- _DATA FOR PROCESSING_:
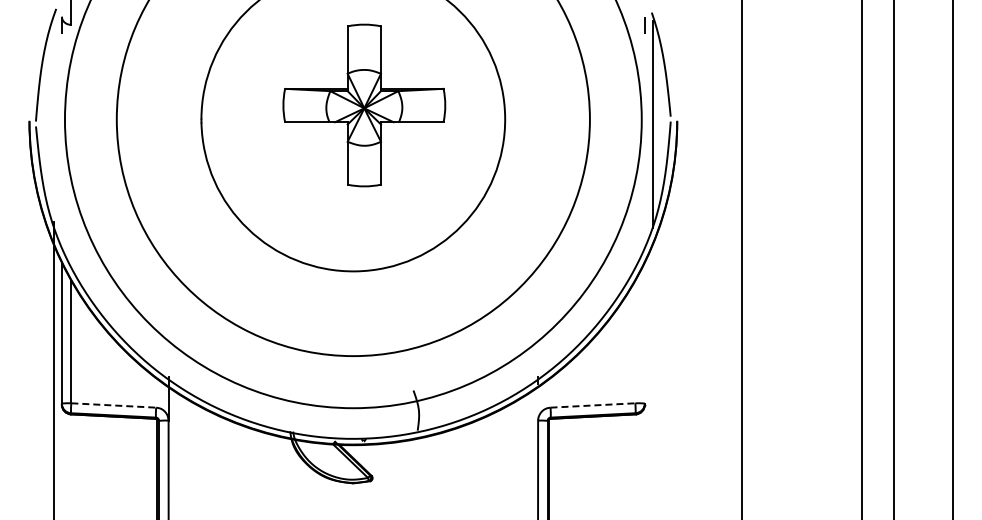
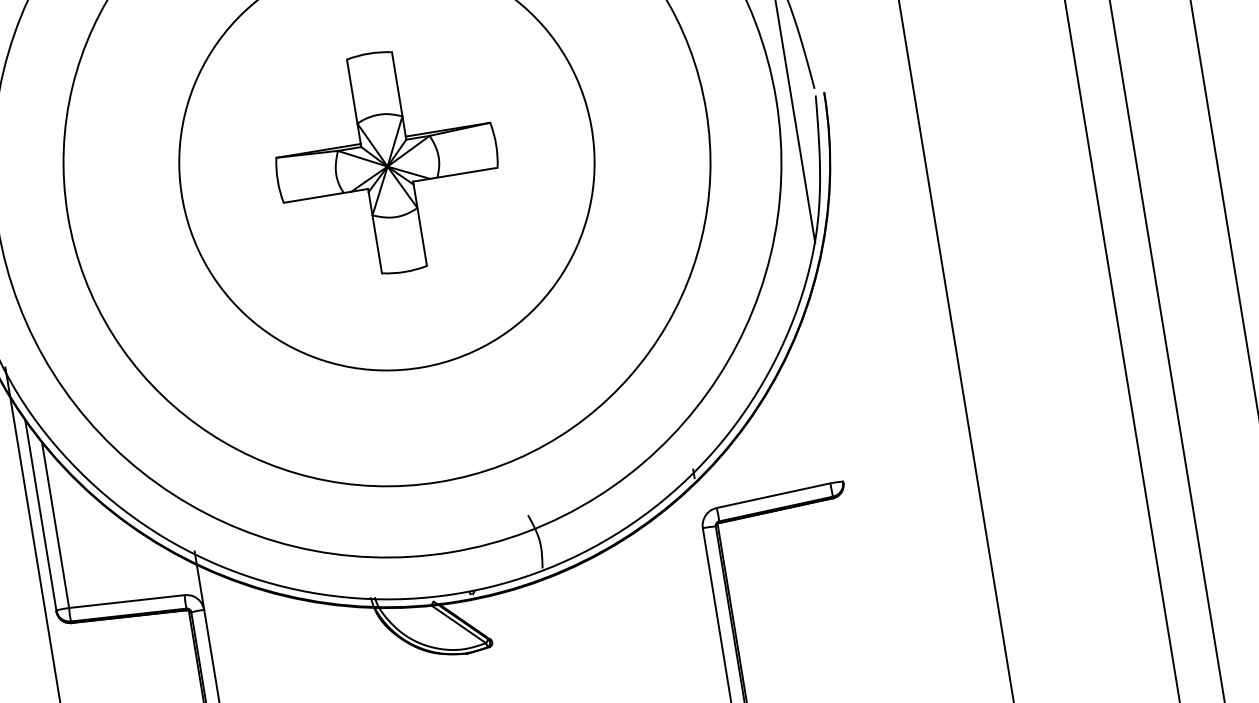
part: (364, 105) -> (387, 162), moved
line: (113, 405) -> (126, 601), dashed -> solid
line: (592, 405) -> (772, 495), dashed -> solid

* * *

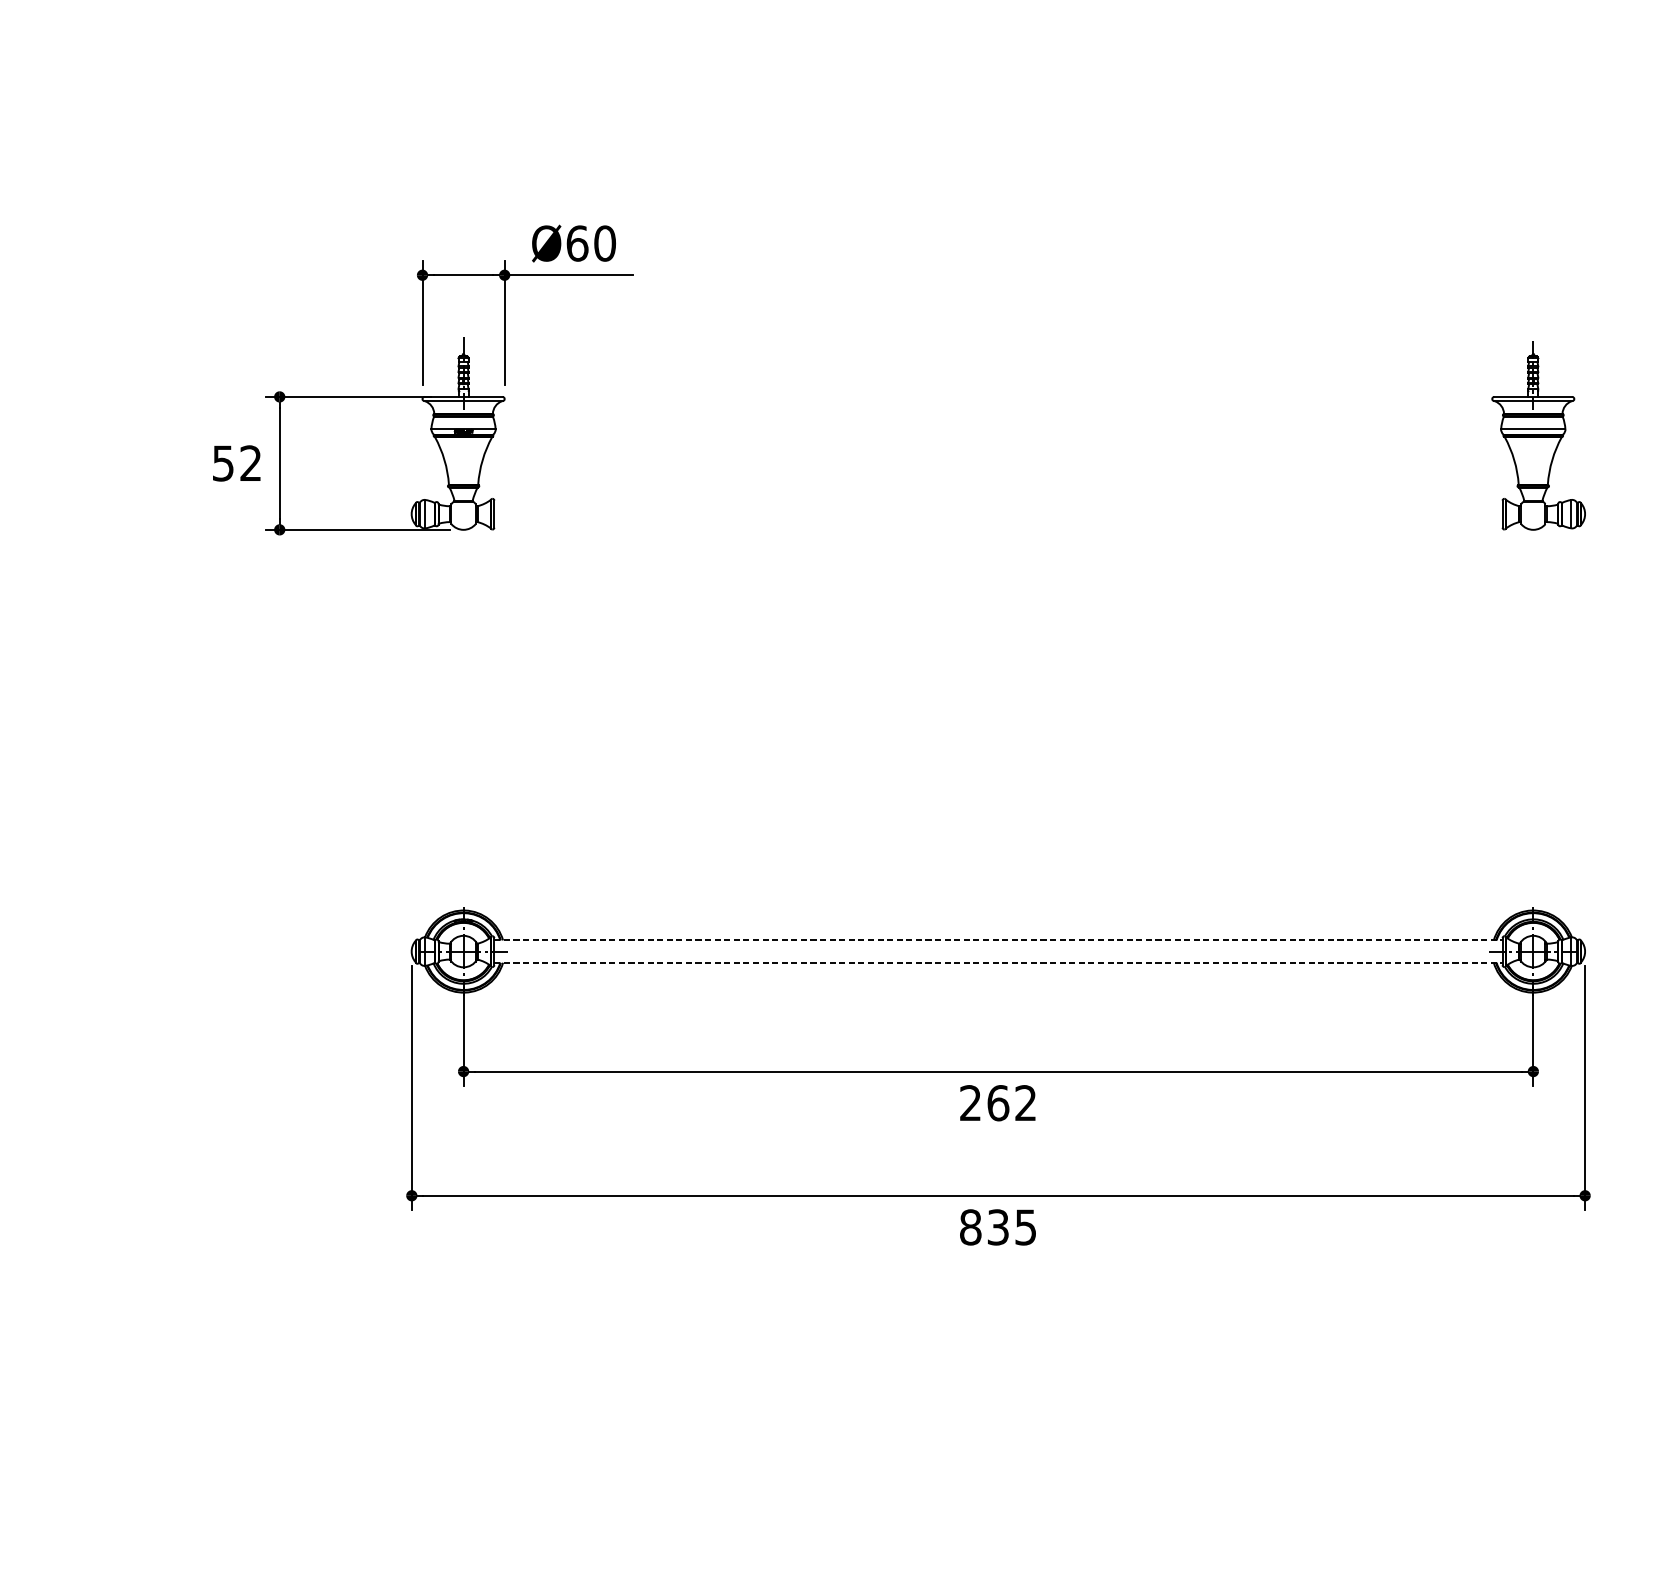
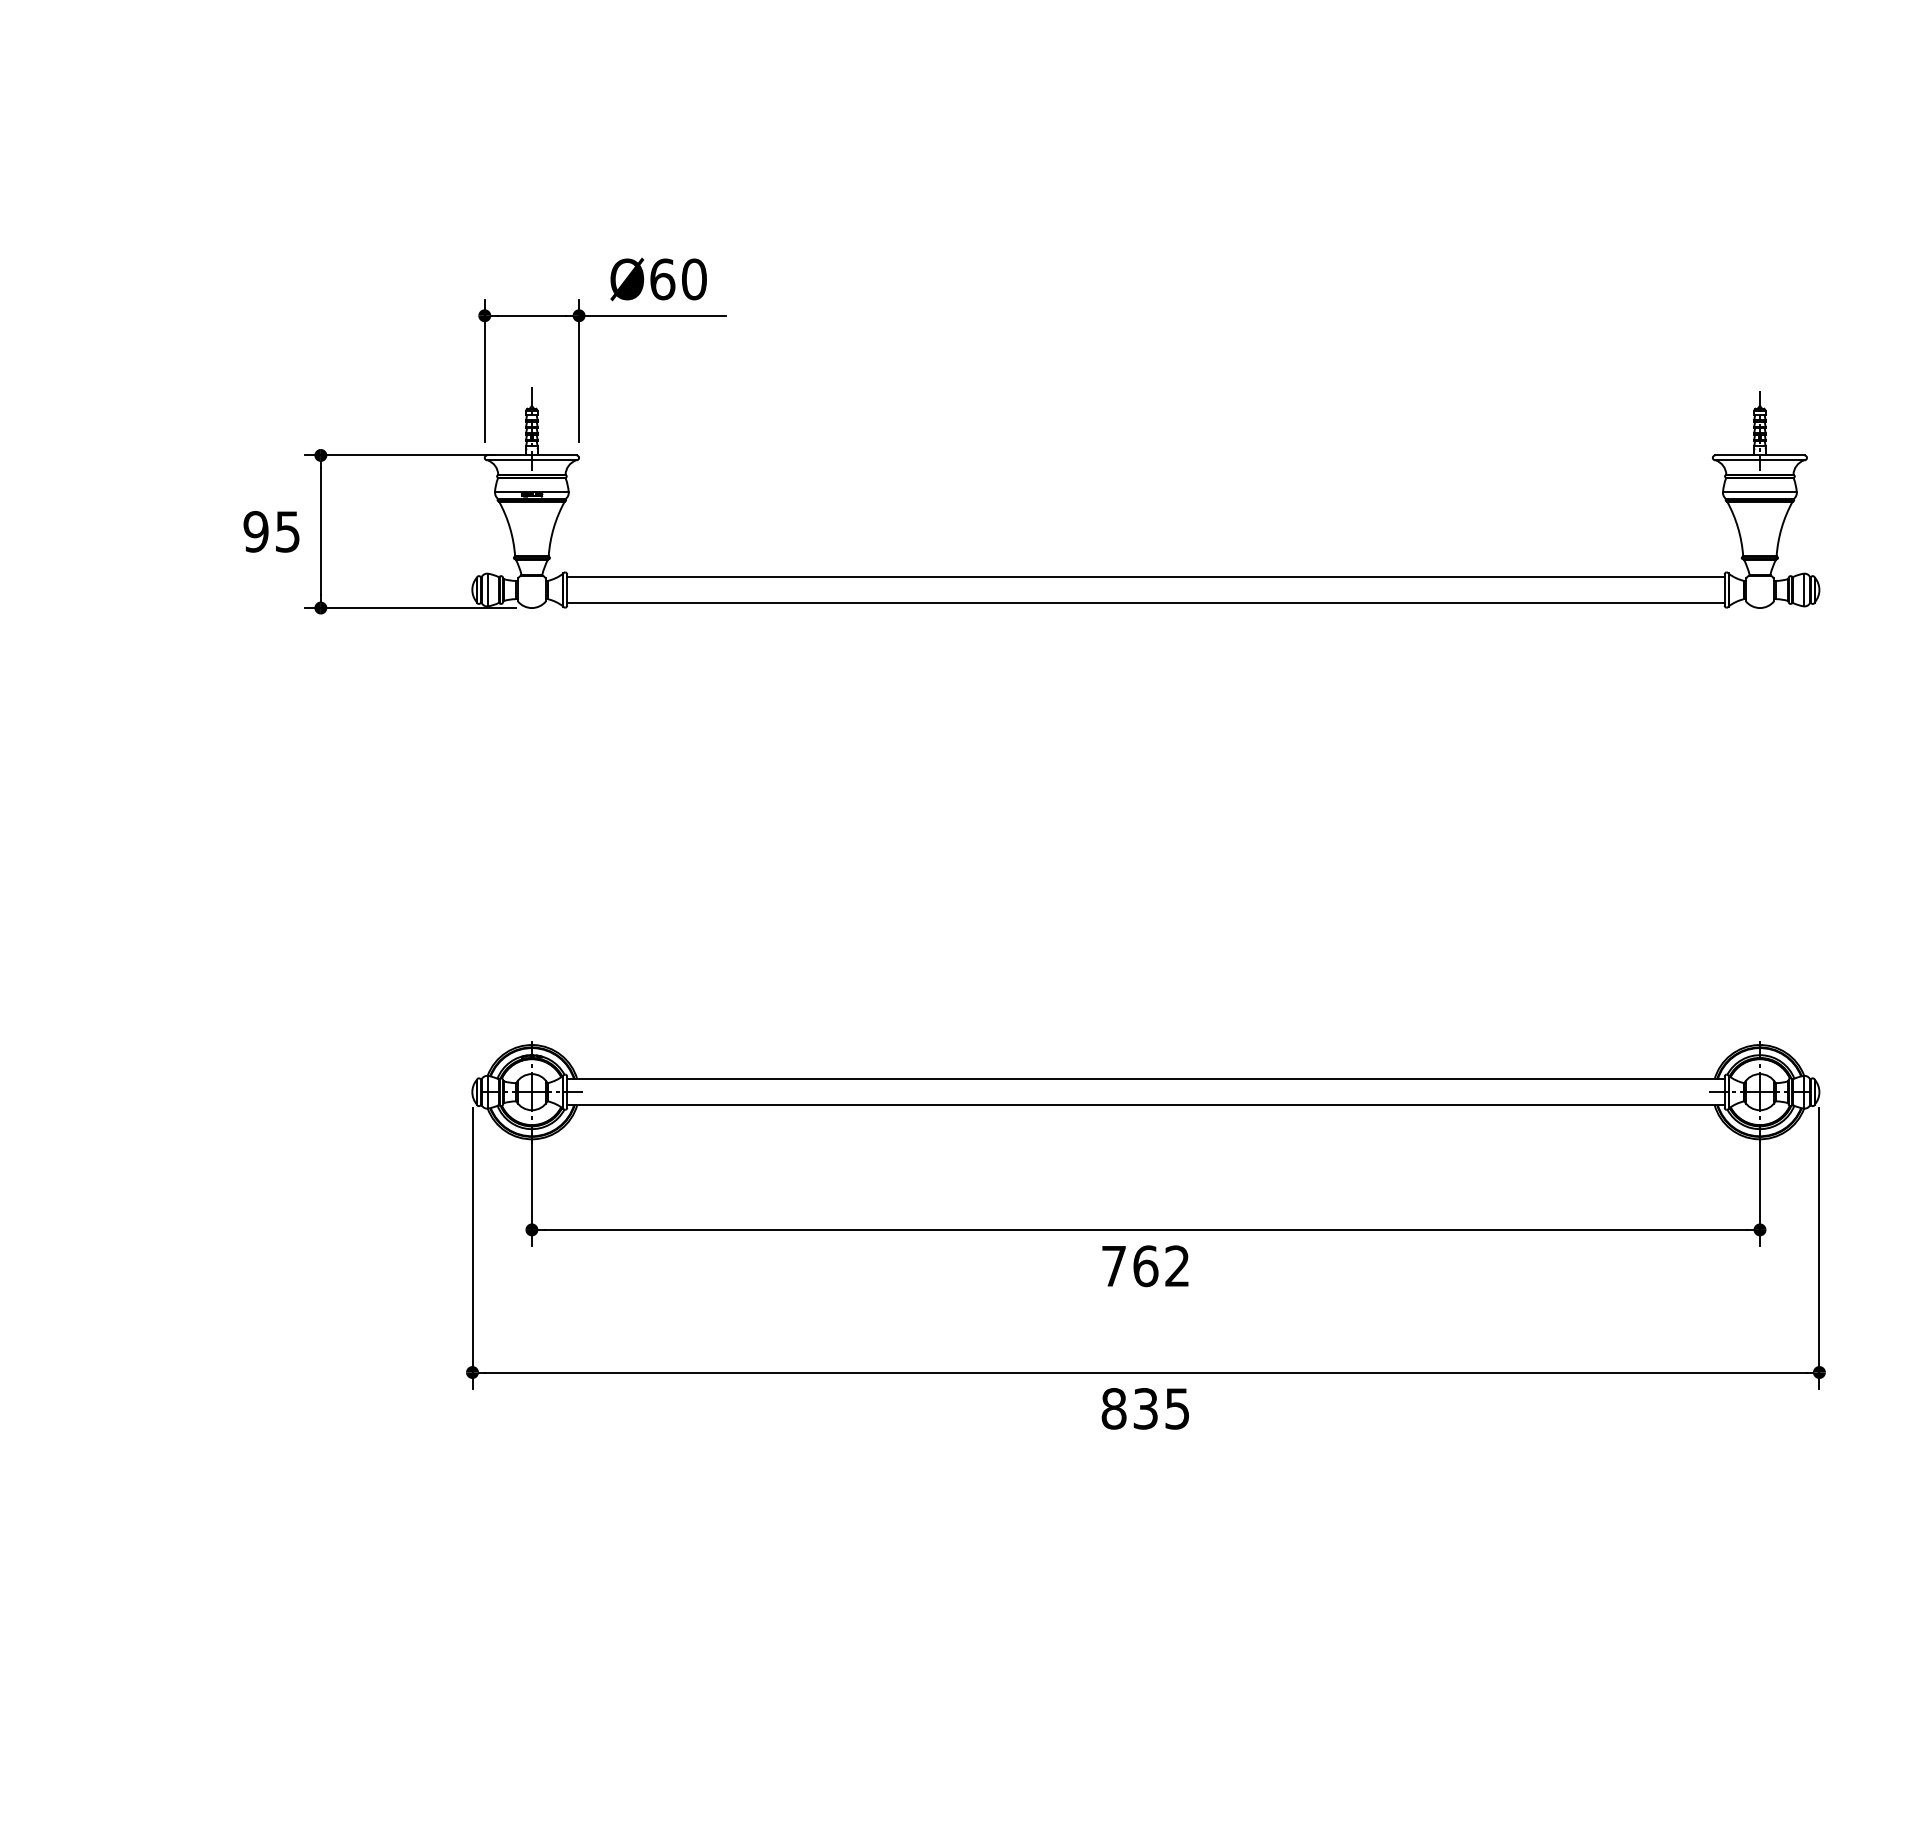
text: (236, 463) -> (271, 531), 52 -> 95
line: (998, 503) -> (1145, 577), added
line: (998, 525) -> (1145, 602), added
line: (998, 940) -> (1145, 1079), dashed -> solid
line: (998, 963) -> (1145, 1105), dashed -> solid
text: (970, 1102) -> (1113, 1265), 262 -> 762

- _TASK REQUIREMENTS_: In the listing above, locate the line with "part: (364, 105) -> (387, 162), moved" and the line with "line: (592, 405)", then extract exactly those lines and every line between them, and nothing more.

- _RESULT FOR THIS TASK_:
part: (364, 105) -> (387, 162), moved
line: (113, 405) -> (126, 601), dashed -> solid
line: (592, 405) -> (772, 495), dashed -> solid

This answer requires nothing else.